### Trecho da página ###
Algumas curiosidades do modelo brasileiro de combate ao trabalho infantil
Pedro Américo Furtado de Oliveira
Mestre em relações internacionais. Coordenador, no Brasil, do Programa Internacional para a Eliminação do Trabalho Infantil da OIT.
E-mail: oliveirap@oitbrasil.org.br
Foi o comentário de um colega de trabalho de um país vizinho ao Brasil que me fez pensar sobre o porquê de o Brasil estar em outro planeta quando o assunto é combater o trabalho infantil. Será que é irreal? Será que é inviável em outros contextos políticos e econômicos? Será que as experiências são tão positivas e diferentes que coloca o Brasil em outra estratosfera? Enfim, não sabia se a declaração feita era uma crítica ou um elogio.
Essa situação aconteceu durante um encontro regional de intercâmbio de experiência exitosa no combate ao trabalho infantil, na qual representantes de todos os países em que a Organização Internacional do Trabalho (OIT) desenvolvia atividades de cooperação técnica nas Américas foram convidados a expor a situação do país que representavam nesse tema. O que me fazia acreditar que o comentário era de fato positivo. Entretanto, o tom não coincidiu com o adjunto adverbial em outro planeta.
Tudo indicava que a reunião de trabalho seria rica em informações e satisfatória nos resultados. Afinal, o Programa da OIT de combate ao trabalho infantil (IPEC) está na América Latina desde 1992, quando foi criado, e já financiou programas de ação em quase todos os países. De fato o evento foi excelente. Já pela Agenda, o sucesso era garantido: as opções de intervenções foram várias e os painéis e grupos de discussão geraram uma pluralidade de abordagens, ainda que o idioma prioritário da reunião fosse o espanhol. Mas lá também havia anglófonos, francófonos e, claro, lusófonos, o que mostra a diversidade cultural da região.
Seguramente houve pelo menos uma boa prática (como o sistema das Nações Unidas gosta de chamar as experiências exitosas aplicáveis em outras localidades) por país. Os organizadores tiveram esse cuidado e oportunizaram que os participantes se sentissem confortáveis em compartilhar com os colegas ao menos uma atividade de sucesso e de impacto na área de educação, de mobilização social, de controle social, com organizações de empregadores e trabalhadores e com governos naturalmente. Tudo isso de fato ocorreu.
No caso brasileiro, foi difícil decidir em qual dos temas o Brasil melhor se encaixaria para expor uma boa prática, pois, em todos os painéis, algo interessante poderia ser partilhado com os participantes sobre as experiências interessantes desenvolvidas em todo o país, apesar de toda complexidade social, pluralidade política, diversidade cultural, demasiada criatividade e ousadia e compromisso que há no Brasil. A OIT participou de tantos momentos importantes na história contemporânea do Brasil, em particular no mundo do trabalho, que foi difícil eleger um tema único que pudesse representar tudo aquilo que se desenvolveu até aquele momento com o apoio e participação do IPEC.
A organização fomentou a constituição e atuação do Fórum Nacional de Prevenção e Erradicação do Trabalho Infantil (FNPETI), invenção brasileira de estrutura paraestatal inédita no mundo, criada no final de 1994. Seu objetivo era, e continua sendo, o de propiciar uma instância aglutinadora e articuladora de agentes sociais institucionais envolvidos com políticas e programas de promoção de medidas destinadas a prevenir e erradicar o trabalho infantil no Brasil.
### Dados do exercício ###
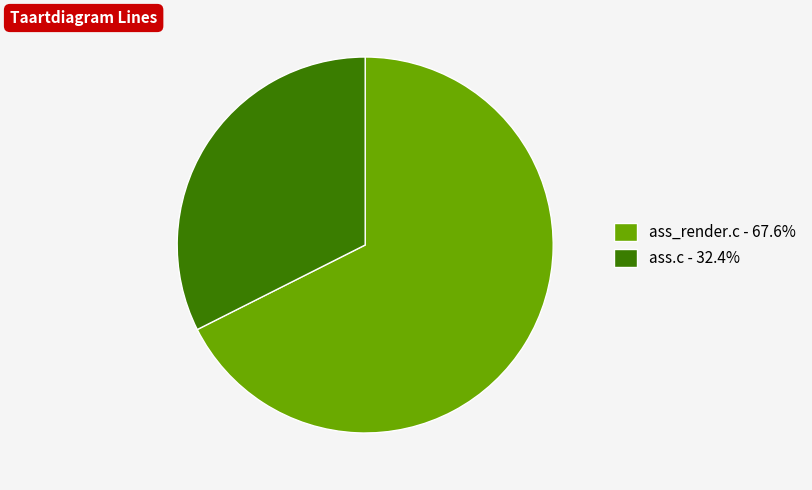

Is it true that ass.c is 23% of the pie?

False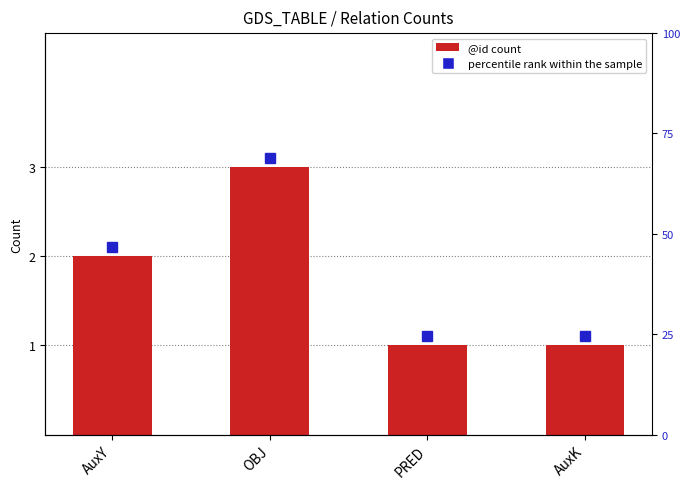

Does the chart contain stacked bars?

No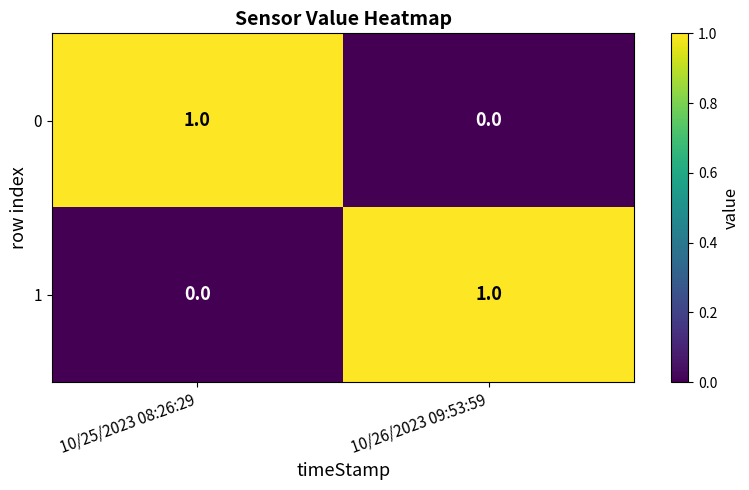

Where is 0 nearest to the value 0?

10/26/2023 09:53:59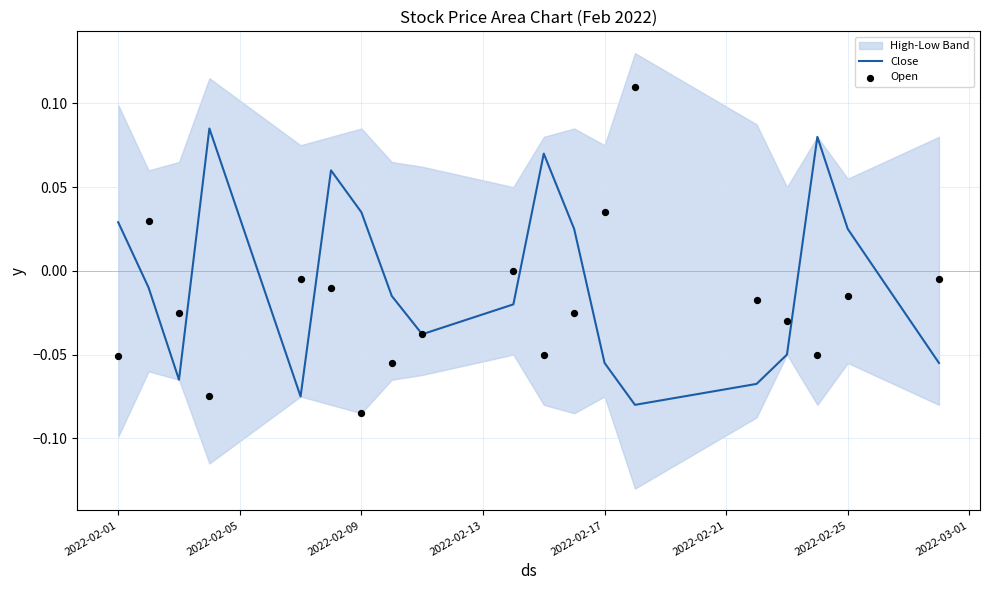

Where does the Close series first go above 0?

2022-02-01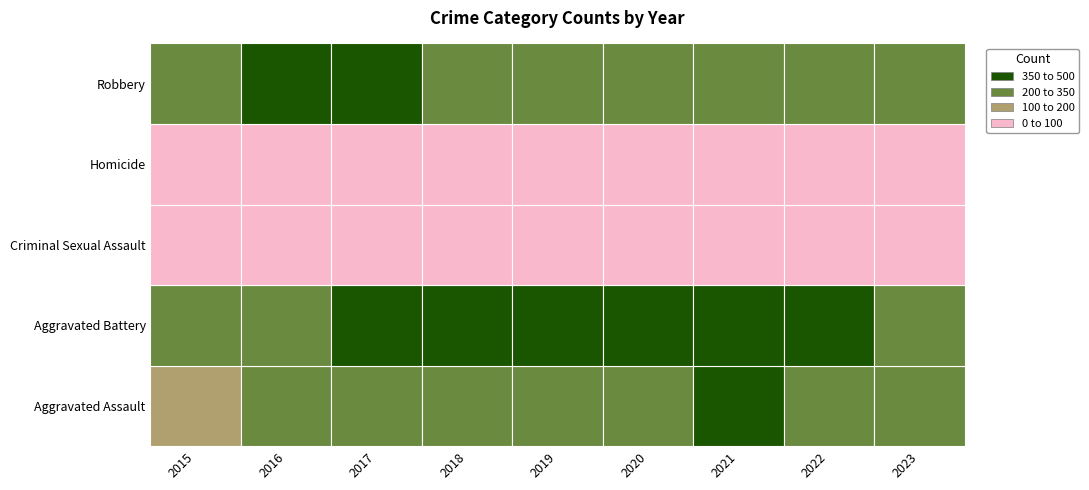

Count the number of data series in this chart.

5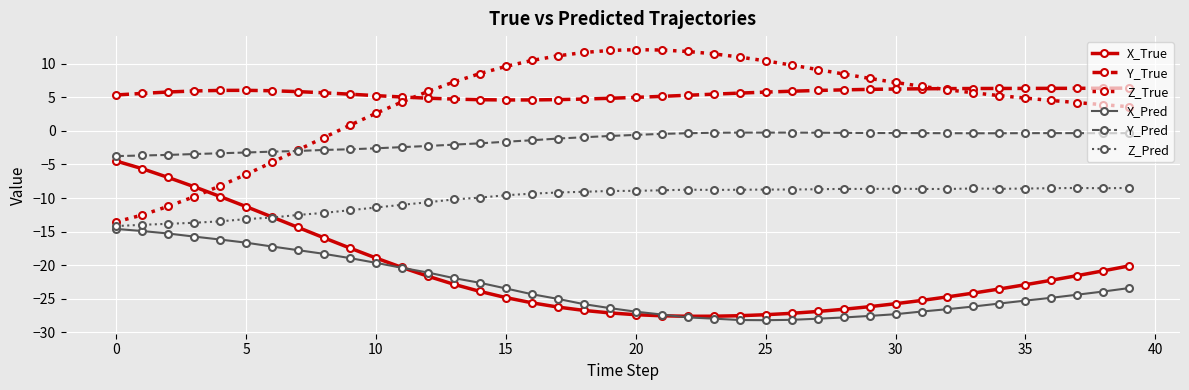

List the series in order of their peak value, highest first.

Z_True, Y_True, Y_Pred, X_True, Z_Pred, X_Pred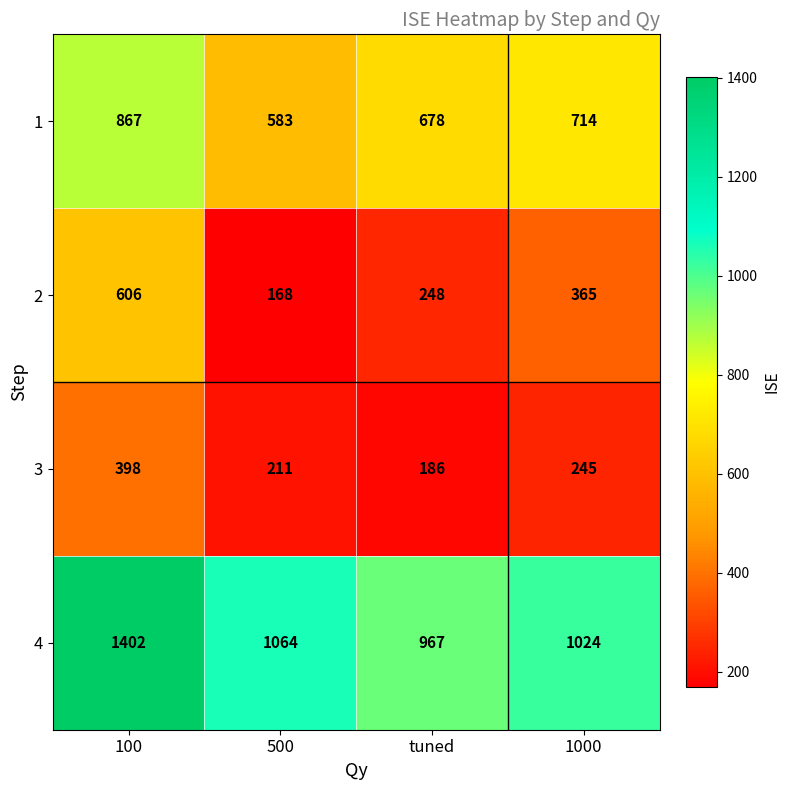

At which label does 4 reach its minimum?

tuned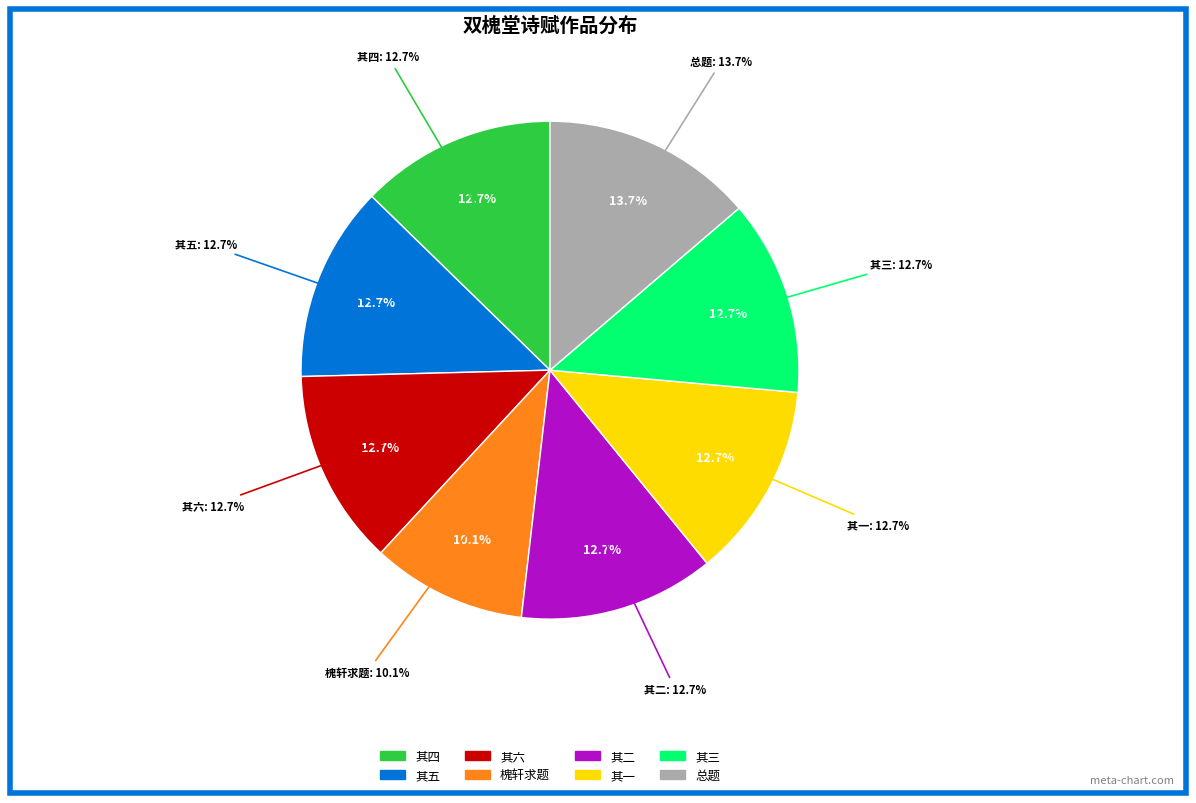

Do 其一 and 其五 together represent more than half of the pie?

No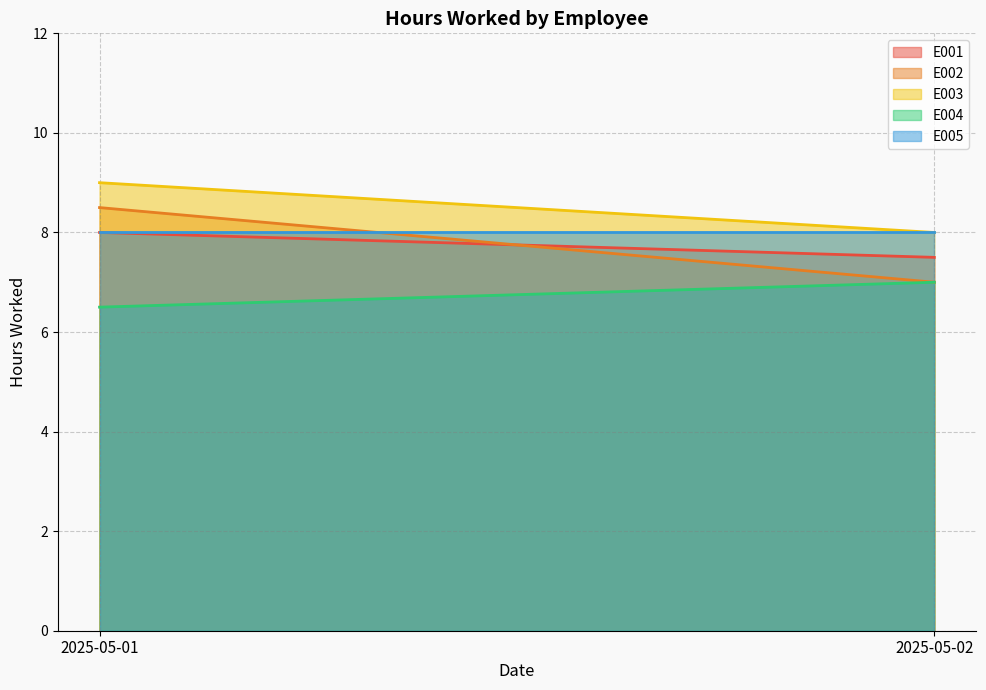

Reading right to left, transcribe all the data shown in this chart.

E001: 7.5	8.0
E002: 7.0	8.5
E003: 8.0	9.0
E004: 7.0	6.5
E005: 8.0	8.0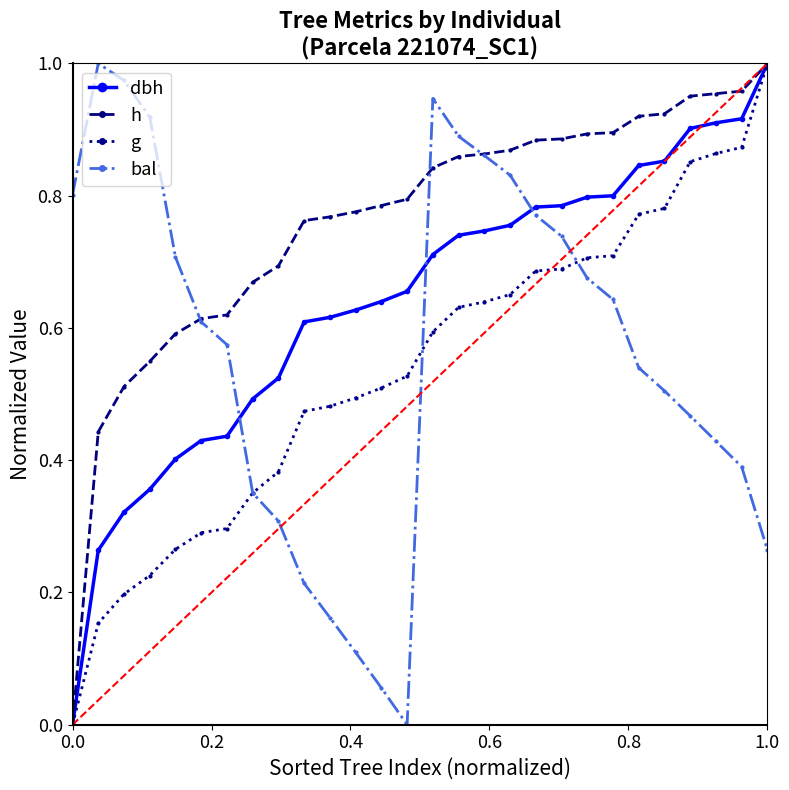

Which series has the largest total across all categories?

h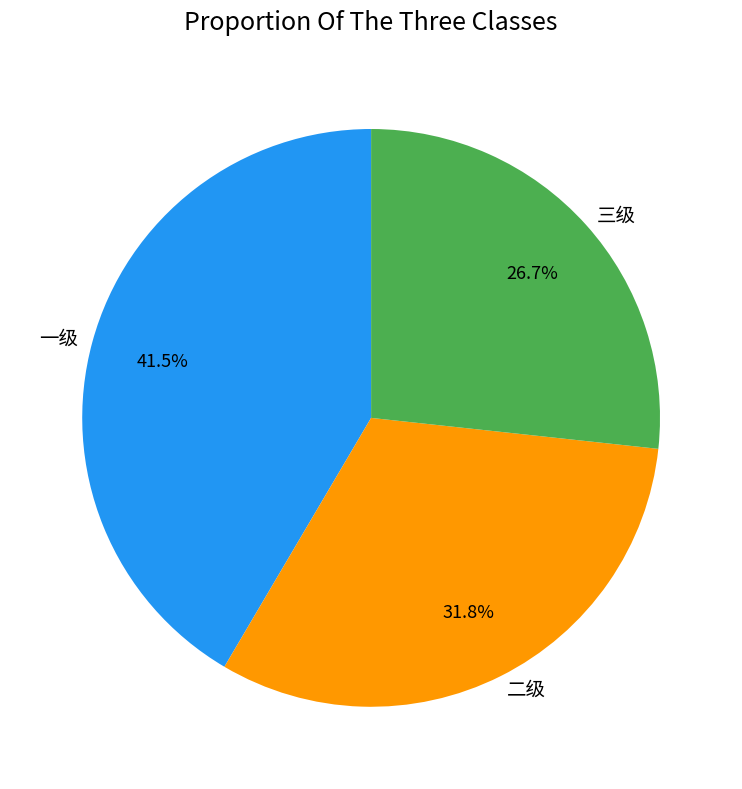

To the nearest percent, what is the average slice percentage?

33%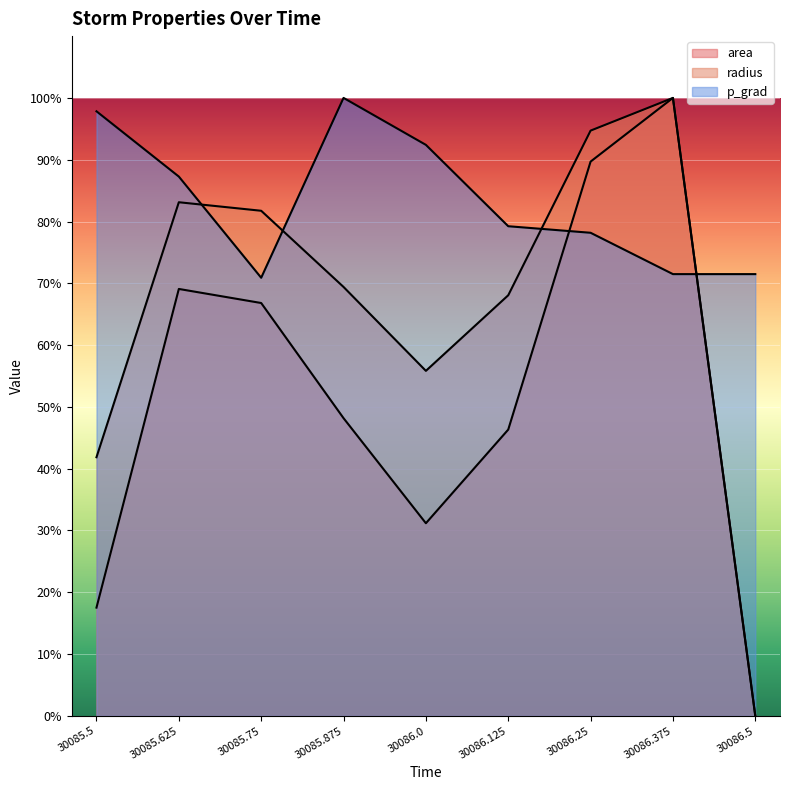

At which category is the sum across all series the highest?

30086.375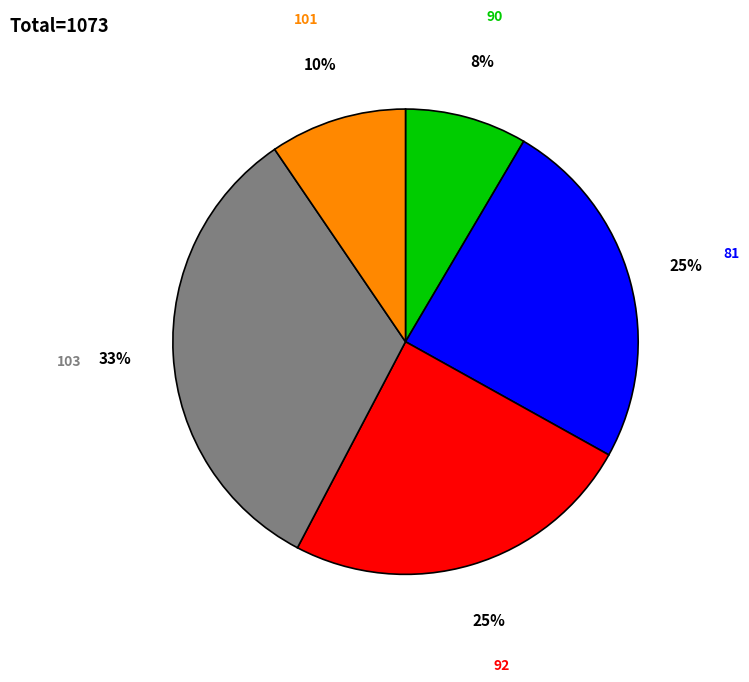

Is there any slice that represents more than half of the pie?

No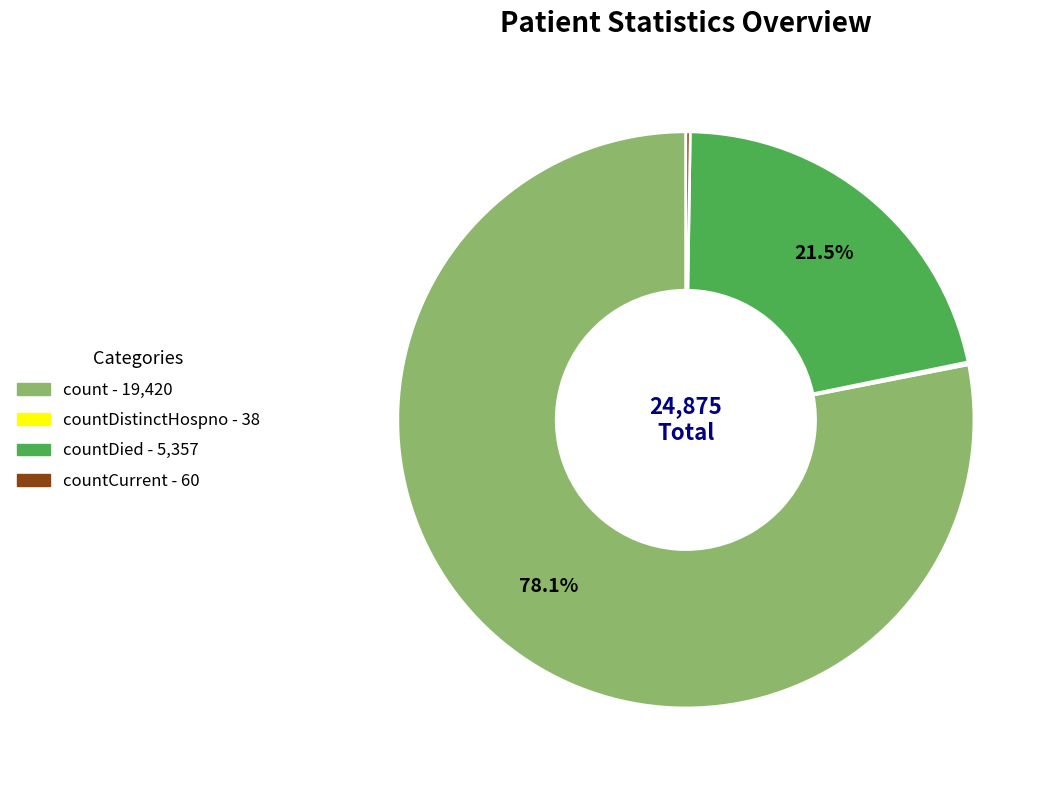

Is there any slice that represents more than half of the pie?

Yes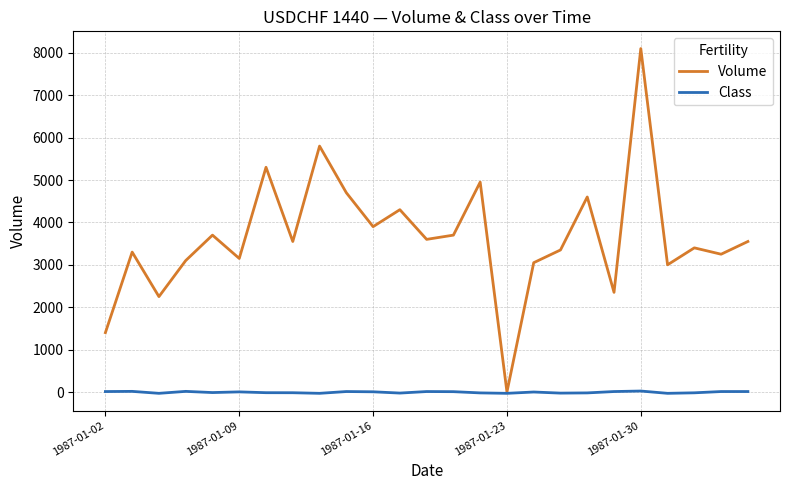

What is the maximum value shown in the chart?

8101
###
Dê continuidade ao texto sobre o modelo brasileiro de combate ao trabalho infantil, começando logo após a última frase apresentada.

=== Resposta da tarefa ===
As ações do Fórum Nacional permitiram a adoção de uma abordagem nova para o problema do trabalho infantil, que, desde sua existência, passou a ser visto como uma questão de desenvolvimento, o que inclui todas as considerações sobre o acesso à educação e à saúde de qualidade, a erradicação da pobreza, a geração de renda, entre outros.
Emblematicamente, a OIT presenciou e atuou em momentos-chaves no combate ao trabalho infantil no país. As denúncias de meninos e meninas em carvoarias no Mato Grosso do Sul, na produção de calçados em Franca e Novo Hamburgo e na região sisaleira da Bahia foram fatos locais com repercussão nacional e internacional que se tornaram verdadeiros divisores de água no processo de elaboração de políticas públicas de enfrentamento do trabalho infantil.
No Mato Grosso do Sul, a ação da OIT, inicialmente pontual e emergencial, que previa a retirada das crianças do trabalho nas carvoarias, desdobrou-se em um processo amplo de mobilização social que permitiu o acompanhamento e a intervenção do Estado e da sociedade civil em todas as frentes relacionadas com o trabalho infantil na região. Do mesmo modo, em Novo Hamburgo (Rio Grande do Sul) e Franca (São Paulo), as ações iniciais ante a situação inaceitável de milhares de crianças submetidas a longas jornadas de trabalho, em ambientes insalubres, produzindo calçados, geraram outras iniciativas de defesa dos direitos da criança e do adolescente, cujos resultados ainda podem ser sentidos em ambas as regiões.
A mobilização na Bahia para retirar as crianças do trabalho junto às máquinas de beneficiamento do sisal (mutilando muitas delas) não foi diferente. Ela gerou um processo muito mais amplo de desenvolvimento local sustentável. Este, além de retirar todas as crianças do trabalho e de inserilas nas escolas em tempo integral, articulou programas de geração de emprego e renda para as famílias destas crianças, programas de saúde e de mobilização política e cultural comunitários, cujos sucesso e impactos perduram até hoje.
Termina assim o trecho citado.